── PAGE EXTRACT

The LLVM Compiler Infrastructure

This directory and its sub-directories contain source code for LLVM, a toolkit for the construction of highly optimized compilers, optimizers, and run-time environments.

The README briefly describes how to get started with building LLVM. For more information on how to contribute to the LLVM project, please take a look at the Contributing to LLVM guide.

Getting Started with the LLVM System

Taken from https://llvm.org/docs/GettingStarted.html.

Overview

Welcome to the LLVM project!

The LLVM project has multiple components. The core of the project is itself called "LLVM". This contains all of the tools, libraries, and header files needed to process intermediate representations and converts it into object files. Tools include an assembler, disassembler, bitcode analyzer, and bitcode optimizer. It also contains basic regression tests.

C-like languages use the Clang front end. This component compiles C, C++, Objective-C, and Objective-C++ code into LLVM bitcode -- and from there into object files, using LLVM.

Other components include: the libc++ C++ standard library, the LLD linker, and more.

Getting the Source Code and Building LLVM

The LLVM Getting Started documentation may be out of date. The Clang Getting Started page might have more accurate information.

────
── ENTRIES SUPPLIED

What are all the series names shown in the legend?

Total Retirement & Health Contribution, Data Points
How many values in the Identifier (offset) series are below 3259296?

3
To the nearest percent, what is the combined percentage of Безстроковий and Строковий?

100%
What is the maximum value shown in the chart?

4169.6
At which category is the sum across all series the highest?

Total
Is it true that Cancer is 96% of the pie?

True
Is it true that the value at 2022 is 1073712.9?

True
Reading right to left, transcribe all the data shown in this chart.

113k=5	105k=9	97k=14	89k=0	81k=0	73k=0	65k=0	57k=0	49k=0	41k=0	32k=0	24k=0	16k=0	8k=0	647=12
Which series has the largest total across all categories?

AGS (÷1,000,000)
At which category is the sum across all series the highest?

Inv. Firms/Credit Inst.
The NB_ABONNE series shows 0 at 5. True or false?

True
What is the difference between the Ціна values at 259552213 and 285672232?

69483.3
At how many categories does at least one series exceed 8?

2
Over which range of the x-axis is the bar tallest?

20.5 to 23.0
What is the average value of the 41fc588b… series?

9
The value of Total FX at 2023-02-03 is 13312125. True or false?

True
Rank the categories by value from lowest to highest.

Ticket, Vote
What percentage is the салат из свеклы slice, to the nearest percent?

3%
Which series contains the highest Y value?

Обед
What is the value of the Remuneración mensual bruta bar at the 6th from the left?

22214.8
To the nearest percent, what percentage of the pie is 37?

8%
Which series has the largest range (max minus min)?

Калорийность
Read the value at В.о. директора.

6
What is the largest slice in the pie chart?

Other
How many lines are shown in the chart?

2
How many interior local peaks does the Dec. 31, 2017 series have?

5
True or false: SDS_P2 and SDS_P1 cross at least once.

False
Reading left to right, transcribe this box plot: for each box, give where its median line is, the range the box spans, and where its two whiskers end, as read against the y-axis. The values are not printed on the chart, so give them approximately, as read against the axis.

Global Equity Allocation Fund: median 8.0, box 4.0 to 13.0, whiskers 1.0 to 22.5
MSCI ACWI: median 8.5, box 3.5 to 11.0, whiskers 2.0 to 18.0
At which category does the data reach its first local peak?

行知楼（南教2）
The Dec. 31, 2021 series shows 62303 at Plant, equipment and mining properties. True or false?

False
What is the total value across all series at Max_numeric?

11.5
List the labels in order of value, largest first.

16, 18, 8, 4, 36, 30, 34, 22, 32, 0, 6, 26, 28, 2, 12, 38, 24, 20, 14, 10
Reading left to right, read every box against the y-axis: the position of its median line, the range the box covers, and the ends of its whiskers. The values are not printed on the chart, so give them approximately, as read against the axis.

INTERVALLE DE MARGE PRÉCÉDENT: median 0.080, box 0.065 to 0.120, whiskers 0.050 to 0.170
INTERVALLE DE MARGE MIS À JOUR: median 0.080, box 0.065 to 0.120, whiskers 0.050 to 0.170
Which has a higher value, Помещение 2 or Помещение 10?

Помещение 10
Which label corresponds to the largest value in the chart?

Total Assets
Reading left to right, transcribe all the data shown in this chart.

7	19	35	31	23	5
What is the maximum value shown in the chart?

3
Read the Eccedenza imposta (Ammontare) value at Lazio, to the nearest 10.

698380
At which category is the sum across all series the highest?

────

◆ TASKS AND EXERCISES ◆
1 > Reproduce the LLVM overview from "Welcome to the" up to and including "files, using LLVM.".
2 > List the tools that the LLVM overview names as part of the core of the project.
3 > According to the LLVM overview, which front end do C-like languages use?
The lines are separate from the LLVM overview.

◆ RESPONSES TO THE EXERCISE ◆
1 >
Welcome to the LLVM project!

The LLVM project has multiple components. The core of the project is itself called "LLVM". This contains all of the tools, libraries, and header files needed to process intermediate representations and converts it into object files. Tools include an assembler, disassembler, bitcode analyzer, and bitcode optimizer. It also contains basic regression tests.

C-like languages use the Clang front end. This component compiles C, C++, Objective-C, and Objective-C++ code into LLVM bitcode -- and from there into object files, using LLVM.

2 > assembler, disassembler, bitcode analyzer, bitcode optimizer

3 > The Clang front end.